Palestinian voices and UK audiences
In such a landscape, the burden is on Palestinians to play within the established rules of engagement which blatantly favour Israeli sources, and where opportunities for voicing their own perspectives are limited. It has become standard format that on the limited occasions where Palestinian representatives are interviewed by UK media channels, they are first presented with the question: “Do you condemn the Hamas attacks on 7 October?” Interviewees themselves, whilst often unaffiliated with Hamas, cannot discuss the impact of Israeli bombardment on Palestinian civilian populations without first navigating their presumed support for, if not involvement in, violent acts of terrorism. The head of the Palestinian mission to the UK, Husam Zomlot, when asked this question during an interview with the BBC, replied: “How many times have you interviewed Israel officials? Hundreds of times. How many times has Israel committed war crimes live on your own cameras? Do you start by asking them to condemn themselves? You don’t.”
Unlike in 2003, the UK media audience has access to social media, including to the wealth of material produced by Palestinian and in particular Gazan journalists, filmmakers and social media accounts such as Plestia Alaqad, Eye on Palestine News, Bisan’8 and Al Jazeera’s Wael al-Dahdouh. Many of these channels and accounts produce content for English-speaking audiences and document perspectives from those on the ground as well as records of specific Israeli attacks. Palestinian journalists, once again, carry the burden not only of reporting but also justifying abuses perpetrated against them (again, particularly difficult when telecommunications networks are sabotaged).
Act now, ask for forgiveness later
Ultimately, whilst influences on UK media coverage can be clearly identified in terms of framing, language and selection bias, comparisons between the coverage of Gaza and that of UK media reporting on Iraq and Afghanistan also raise the question: can any amount of bombardment, destruction and collateral damage of Palestinian civilians ever warrant a change in UK media positioning? There is evidence to suggest shifting sympathies amongst the UK media landscape, although likely due to the extreme scale of Israel’s offensive: yes, “Israel has the right to defend itself” – but to what extent? BBC journalists have recently been reported as “crying in lavatories” and taking unpaid leave due to the outlet’s approach towards Israel as “too lenient”, while “dehumanising Palestinian lives.” We are likely to see a slow shift in language, as observed in media reporting on Afghanistan, where later studies pointed out that “the governments of the United Kingdom and Australia… constantly adjusted their narrative frameworks about what constitutes ‘progress’, while ‘victory’ [was] a term slipping into irrelevance, just as it did during the Iraq war.” Yet the suffering of Afghans left in the wake of the US and coalition invasion and subsequent withdrawal from the country has almost completely slipped from the UK media agenda.

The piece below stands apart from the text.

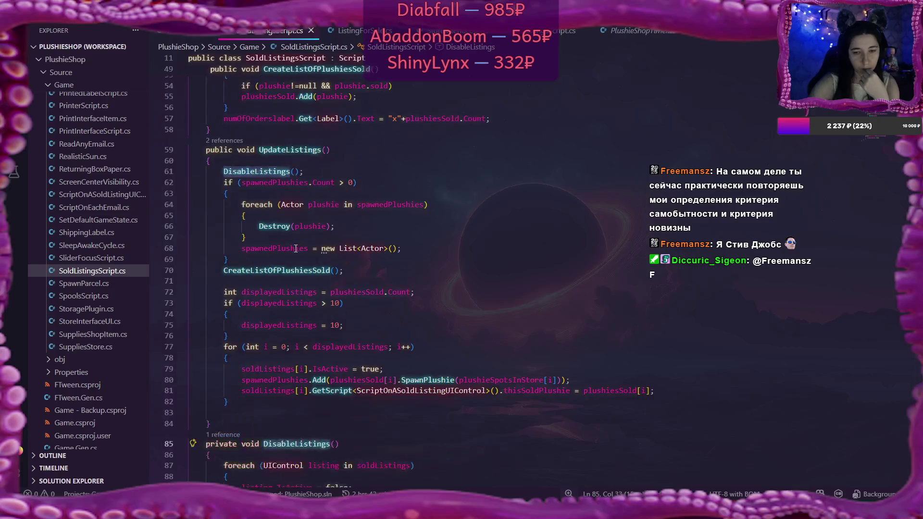
{"action": "scroll", "coordinate": [296, 249], "scroll_direction": "down", "scroll_amount": 2}
{"action": "left_click", "coordinate": [322, 417]}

This also begs another – even darker – question as to the purpose of this construction and promotion of particular narratives of sanitisation, militarisation and dehumanisation: are we being prepared for the worst? There is precedent for this: for one, the legacy of the UK government’s dossier on alleged nuclear weapons in Iraq, which was stated to have been “sexed up” for BBC publication in order to promote sympathy for the country’s impending joint invasion. Is it, then, sufficient for UK media outlets to act now and ask for forgiveness later: to commit the same peddling of constructed and biased narratives on Gaza and Israel, only to produce a study later down the line highlighting previous biased reporting, once the overall objectives have been accomplished?

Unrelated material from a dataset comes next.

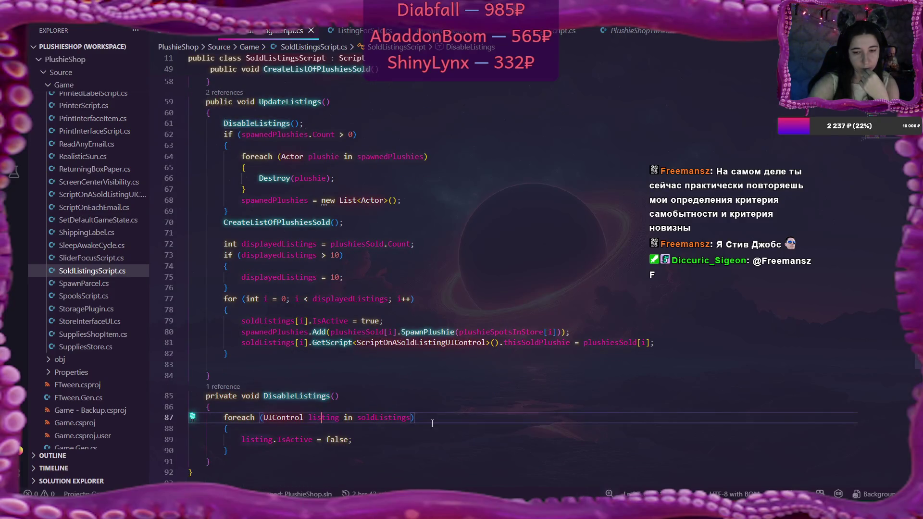
{"action": "scroll", "coordinate": [432, 423], "scroll_direction": "up", "scroll_amount": 8}
{"action": "scroll", "coordinate": [432, 424], "scroll_direction": "up", "scroll_amount": 5}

The oft-repeated phrase is that the first casualty of war is truth. But the truth in this case is not only a casualty, but a hostage, and one for which the media is compelled to negotiate. As we remain glued to our screens, struggling to comprehend both the scale of devastation and the sheer volume of information emerging from Gaza, we often neglect the critical questions: why are we being sold a particular story, and where is it taking us?